Question: Ploting with NA values in Gviz (generic function from plot)
3.0 years ago by
Brazil

I would like to use the DataTrack (generic function from plot) with types as exemplified in script below. My real data contain a lot of NA values, thus I modified the Gviz package example to expose my problem.

First, this is how the plot looks like without NAs:

library(Gviz)

data(twoGroups)

## Plot data without NAs
dTrack <- DataTrack(twoGroups, name = "uniform")
tiff("Gviz_original.tiff", units="in", width=11, height=8.5, res=200, compress="lzw")
plotTracks(dTrack, groups = rep(c("control", "treated"),
each = 3), type = c("a", "p", "confint"))
graphics.off()

Now, the plot with NAs:

## Transforming in data frame
df <- as.data.frame(twoGroups)

## Input NAs to look like my real data
df[ df <= 0 ] = NA
df <- df[,-4]
df <- df[,-4]
names(df) <- c("chr", "start", "end", "control", "control.1", "control.2", "treated", "treated.1", "treated.2")

## Plot with NA
df <- makeGRangesFromDataFrame(df, TRUE)
dftrack <- DataTrack(df, name = "uniform")
tiff("Gviz_NA.tiff", units="in", width=11, height=8.5, res=200, compress="lzw")
plotTracks(dftrack, groups = rep(c("control", "treated"),
each = 3), type = c("a", "p", "confint"))
graphics.off()

I am aware that each graphic is from a different data now. However, even in the plot with NAs I expect lines relying on the means (even if the mean is estimated from just 1 animal!). Any ideas why the lines are not completely there? Thank you!

3.0 years ago by
United States
James W. MacDonald46k wrote:

Note that plotTracks() has an ellipsis (...) argument, which allows you to pass arbitrary arguments to lower level functions (so long as they have ellipsis arguments as well). As an example, the mean() function by default uses an argument of na.rm = FALSE, so any vector with NA observations will have a mean of NA as well.

> mean(c(1,2,NA,4,5,6))
[1] NA
> mean(c(1,2,NA,4,5,6), na.rm = TRUE)
[1] 3.6

If you then modify your call to plotTracks() by adding na.rm = TRUE, then  you will calculate means even if there are NA observations. But since you need more than one observation to get a CI, you just get the lines, not the CI bands.
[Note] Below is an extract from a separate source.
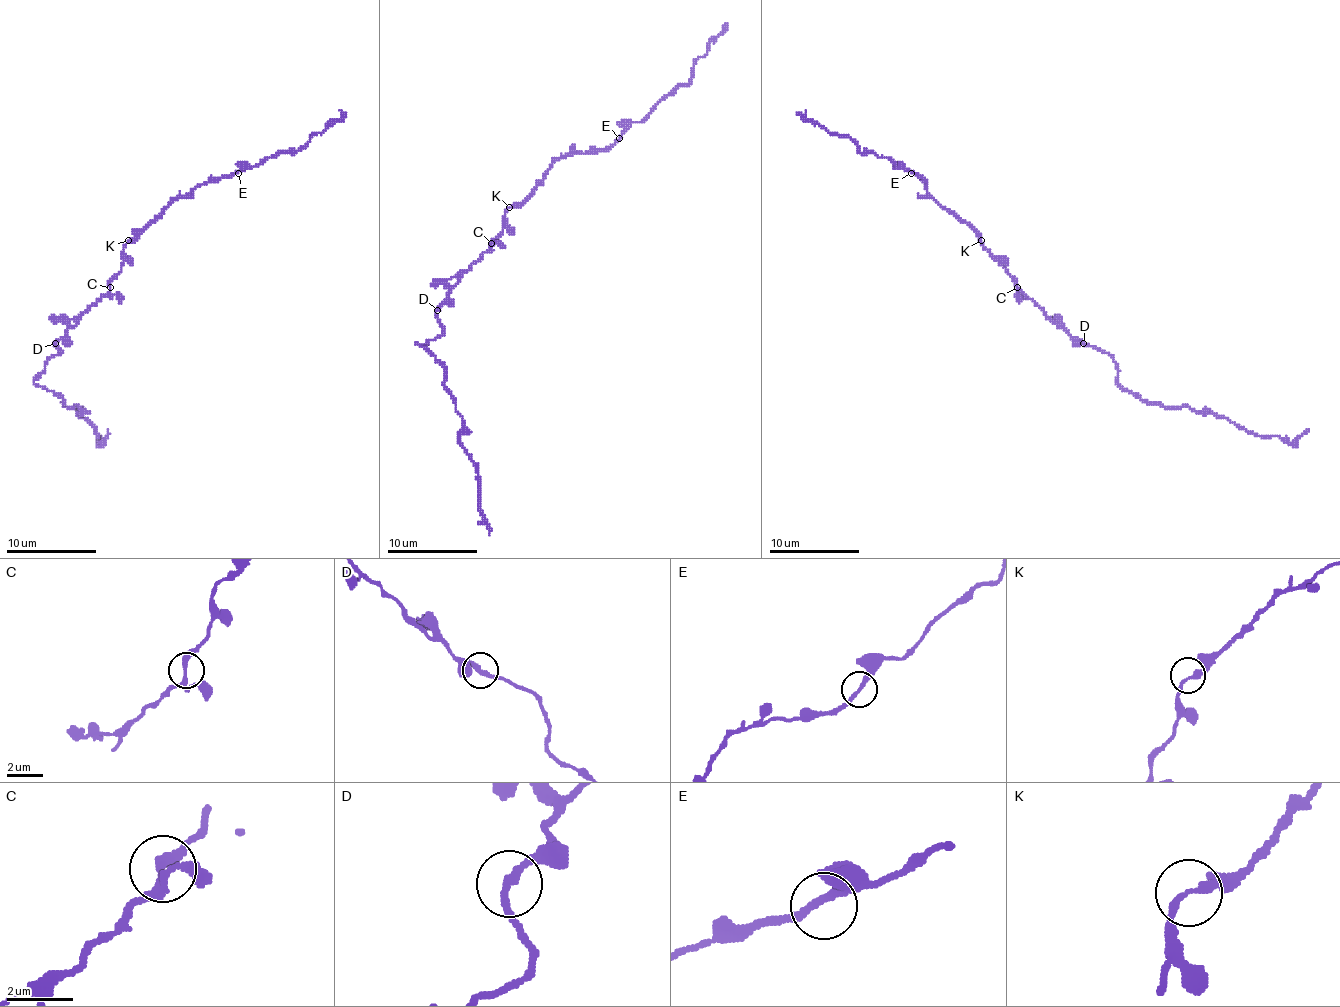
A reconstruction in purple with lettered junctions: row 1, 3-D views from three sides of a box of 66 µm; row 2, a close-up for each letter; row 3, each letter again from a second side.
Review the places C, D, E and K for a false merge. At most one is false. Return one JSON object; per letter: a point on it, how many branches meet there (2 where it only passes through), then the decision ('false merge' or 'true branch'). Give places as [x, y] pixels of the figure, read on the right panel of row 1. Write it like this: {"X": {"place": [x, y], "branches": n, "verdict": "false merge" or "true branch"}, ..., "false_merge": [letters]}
{"C": {"place": [1017, 287], "branches": 2, "verdict": "true branch"}, "D": {"place": [1083, 343], "branches": 2, "verdict": "true branch"}, "E": {"place": [911, 173], "branches": 2, "verdict": "true branch"}, "K": {"place": [981, 240], "branches": 2, "verdict": "true branch"}, "false_merge": []}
plotTracks(dftrack, groups = rep(c("control", "treated"),
each = 3), type = c("a", "p", "confint"), na.rm = TRUE)

Edit:  It is more likely that the code that computes the confidence intervals does not have an 'na.rm' argument, which is why you don't get a CI band, rather than the number of observations that are not NA.

Thank you very much, your solution worked very well!
However, about the CI computing, there have any way to include a similar 'na.rm' argument?